FERC found that Tri-State had not proven the withdrawal agreement to be fully just and reasonable, basing that on some of the provisions under the deal.
Tri-State did not demonstrate that it is just and reasonable under the Federal Power Act to automatically terminate the withdrawal agreement and rescind United’s notice of withdrawal to the extent the generation and transmission co-op is found to be outside of FERC’s jurisdiction, which was the case before September 2019 — a decision that has been reaffirmed in court.
“We find that Tri-State has not demonstrated that it is just and reasonable under the FPA to automatically terminate the withdrawal agreement and to automatically rescind United Power’s notice of withdrawal based on a change in jurisdictional status,” FERC said. “We further find that Tri-State has not supported the provision stating that the parties ‘mutually agree’ to rescind the withdrawal notice given that United Power has not agreed to this provision.”

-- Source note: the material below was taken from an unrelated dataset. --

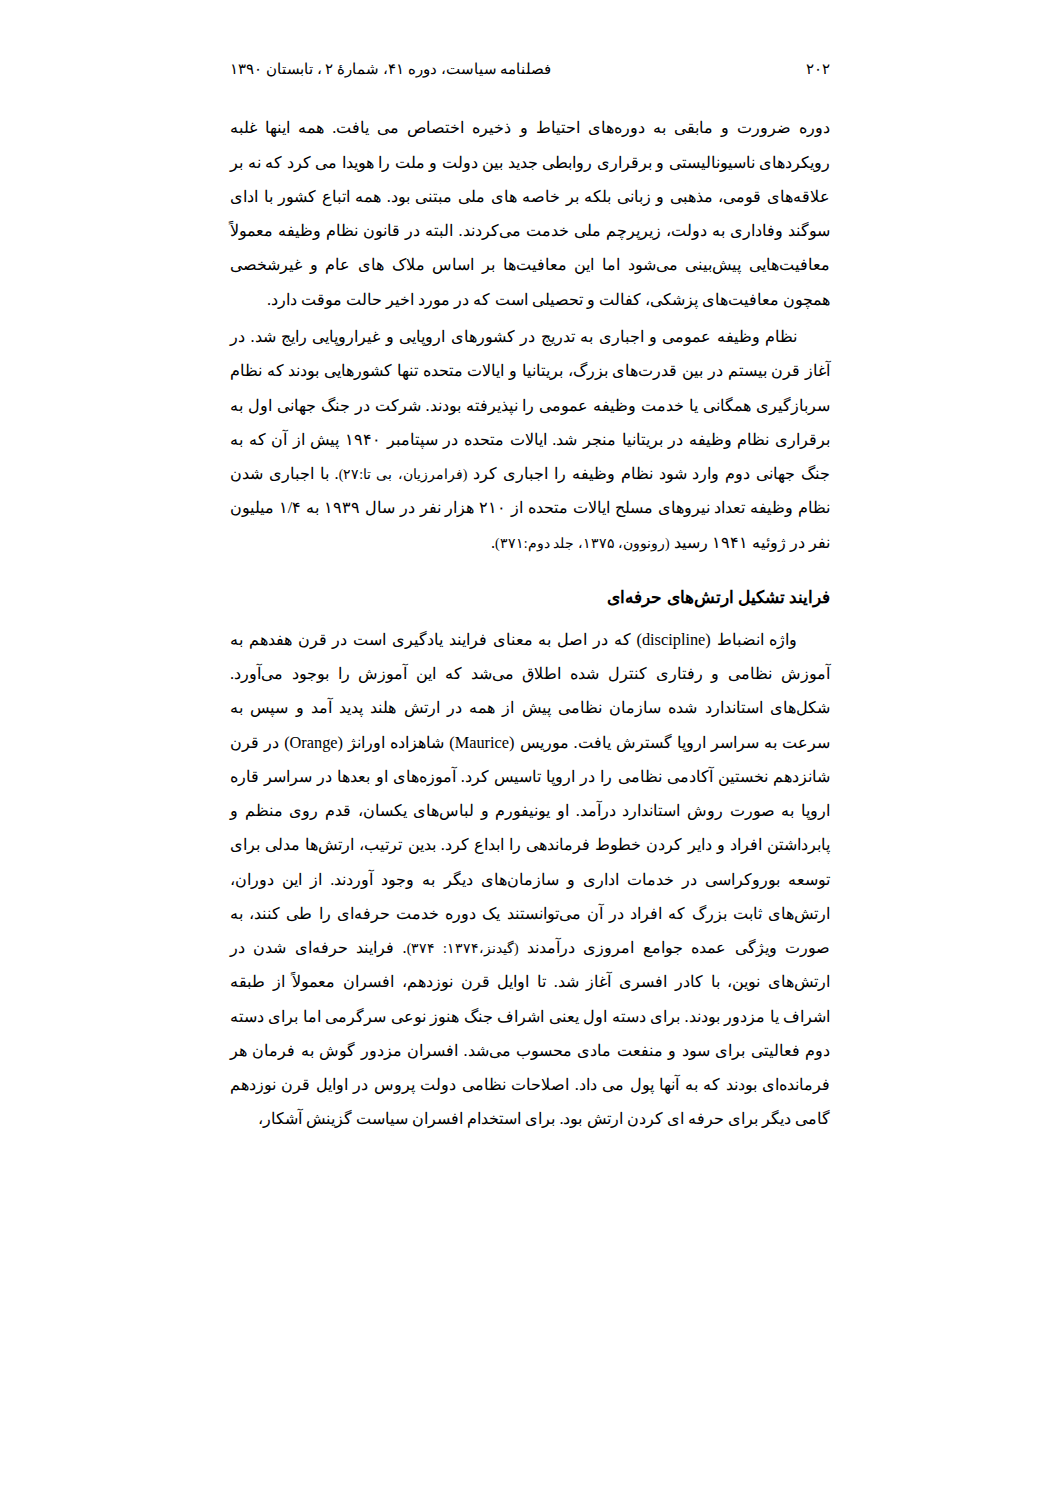۲۰۲ فصلنامه سیاست، دوره ۴۱، شمارهٔ ۲ ، تابستان ۱۳۹۰
دوره ضرورت و مابقی به دوره‌های احتیاط و ذخیره اختصاص می یافت. همه اینها غلبه رویکردهای ناسیونالیستی و برقراری روابطی جدید بین دولت و ملت را هویدا می کرد که نه بر علاقه‌های قومی، مذهبی و زبانی بلکه بر خاصه های ملی مبتنی بود. همه اتباع کشور با ادای سوگند وفاداری به دولت، زیرپرچم ملی خدمت می‌کردند. البته در قانون نظام وظیفه معمولاً معافیت‌هایی پیش‌بینی می‌شود اما این معافیت‌ها بر اساس ملاک های عام و غیرشخصی همچون معافیت‌های پزشکی، کفالت و تحصیلی است که در مورد اخیر حالت موقت دارد.
نظام وظیفه عمومی و اجباری به تدریج در کشورهای اروپایی و غیراروپایی رایج شد. در آغاز قرن بیستم در بین قدرت‌های بزرگ، بریتانیا و ایالات متحده تنها کشورهایی بودند که نظام سربازگیری همگانی یا خدمت وظیفه عمومی را نپذیرفته بودند. شرکت در جنگ جهانی اول به برقراری نظام وظیفه در بریتانیا منجر شد. ایالات متحده در سپتامبر ۱۹۴۰ پیش از آن که به جنگ جهانی دوم وارد شود نظام وظیفه را اجباری کرد (فرامرزیان، بی تا:۲۷). با اجباری شدن نظام وظیفه تعداد نیروهای مسلح ایالات متحده از ۲۱۰ هزار نفر در سال ۱۹۳۹ به ۱/۴ میلیون نفر در ژوئیه ۱۹۴۱ رسید (رونوون، ۱۳۷۵، جلد دوم:۳۷۱).
فرایند تشکیل ارتش‌های حرفه‌ای
واژه انضباط (discipline) که در اصل به معنای فرایند یادگیری است در قرن هفدهم به آموزش نظامی و رفتاری کنترل شده اطلاق می‌شد که این آموزش را بوجود می‌آورد. شکل‌های استاندارد شده سازمان نظامی پیش از همه در ارتش هلند پدید آمد و سپس به سرعت به سراسر اروپا گسترش یافت. موریس (Maurice) شاهزاده اورانژ (Orange) در قرن شانزدهم نخستین آکادمی نظامی را در اروپا تاسیس کرد. آموزه‌های او بعدها در سراسر قاره اروپا به صورت روش استاندارد درآمد. او یونیفورم و لباس‌های یکسان، قدم روی منظم و پابرداشتن افراد و دایر کردن خطوط فرماندهی را ابداع کرد. بدین ترتیب، ارتش‌ها مدلی برای توسعه بوروکراسی در خدمات اداری و سازمان‌های دیگر به وجود آوردند. از این دوران، ارتش‌های ثابت بزرگ که افراد در آن می‌توانستند یک دوره خدمت حرفه‌ای را طی کنند، به صورت ویژگی عمده جوامع امروزی درآمدند (گیدنز،۱۳۷۴: ۳۷۴). فرایند حرفه‌ای شدن در ارتش‌های نوین، با کادر افسری آغاز شد. تا اوایل قرن نوزدهم، افسران معمولاً از طبقه اشراف یا مزدور بودند. برای دسته اول یعنی اشراف جنگ هنوز نوعی سرگرمی اما برای دسته دوم فعالیتی برای سود و منفعت مادی محسوب می‌شد. افسران مزدور گوش به فرمان هر فرمانده‌ای بودند که به آنها پول می داد. اصلاحات نظامی دولت پروس در اوایل قرن نوزدهم گامی دیگر برای حرفه ای کردن ارتش بود. برای استخدام افسران سیاست گزینش آشکار،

FERC agreed that the deal could be terminated for failure to pay, but it rejected language that would have denied United any chance to fix any late or deficient payment.
The commission agreed that United will have to pay the exit fee that is effective on April 24, 2024, when it is set to withdraw from Tri-State, which currently would be nearly $1.6 billion.
However, the withdrawal penalty calculation method could be changed by FERC in that pending case before that date. The deal also gives 90 days after April 24 for a FERC order on the new method, which would lead to a true-up to the new fee.